What the task asks:
Word for word, restate every record, though not the pictures.

Items from a data source:
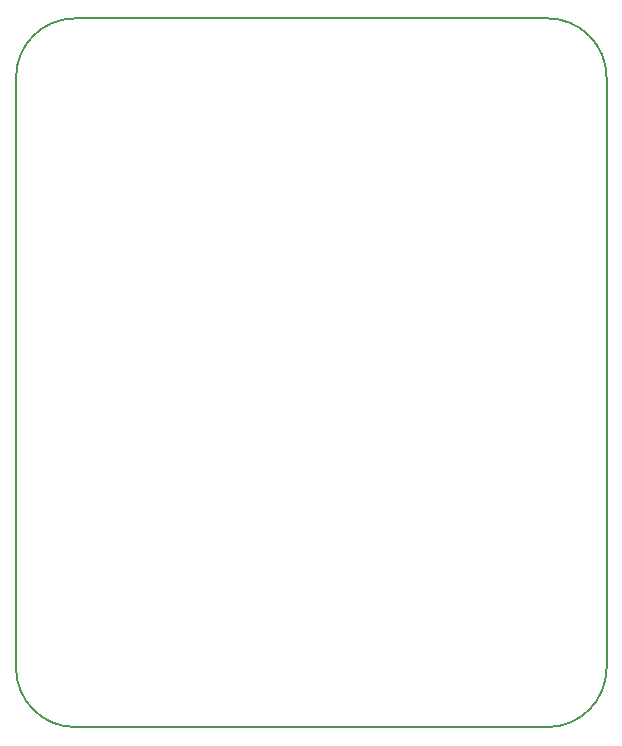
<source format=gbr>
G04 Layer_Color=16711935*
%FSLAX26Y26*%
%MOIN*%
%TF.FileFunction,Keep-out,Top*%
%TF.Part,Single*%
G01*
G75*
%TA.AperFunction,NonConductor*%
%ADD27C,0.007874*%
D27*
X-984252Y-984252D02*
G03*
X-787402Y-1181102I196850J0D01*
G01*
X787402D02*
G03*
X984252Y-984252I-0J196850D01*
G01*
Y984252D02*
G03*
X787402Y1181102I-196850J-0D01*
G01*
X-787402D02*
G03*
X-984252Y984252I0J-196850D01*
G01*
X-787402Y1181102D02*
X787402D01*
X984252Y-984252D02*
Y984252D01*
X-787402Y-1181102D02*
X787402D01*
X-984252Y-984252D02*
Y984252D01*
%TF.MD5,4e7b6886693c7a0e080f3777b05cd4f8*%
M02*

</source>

Answer for the task:
<source format=gbr>
G04 Layer_Color=16711935*
%FSLAX26Y26*%
%MOIN*%
%TF.FileFunction,Keep-out,Top*%
%TF.Part,Single*%
G01*
G75*
%TA.AperFunction,NonConductor*%
%ADD27C,0.007874*%
D27*
X-984252Y-984252D02*
G03*
X-787402Y-1181102I196850J0D01*
G01*
X787402D02*
G03*
X984252Y-984252I-0J196850D01*
G01*
Y984252D02*
G03*
X787402Y1181102I-196850J-0D01*
G01*
X-787402D02*
G03*
X-984252Y984252I0J-196850D01*
G01*
X-787402Y1181102D02*
X787402D01*
X984252Y-984252D02*
Y984252D01*
X-787402Y-1181102D02*
X787402D01*
X-984252Y-984252D02*
Y984252D01*
%TF.MD5,4e7b6886693c7a0e080f3777b05cd4f8*%
M02*

</source>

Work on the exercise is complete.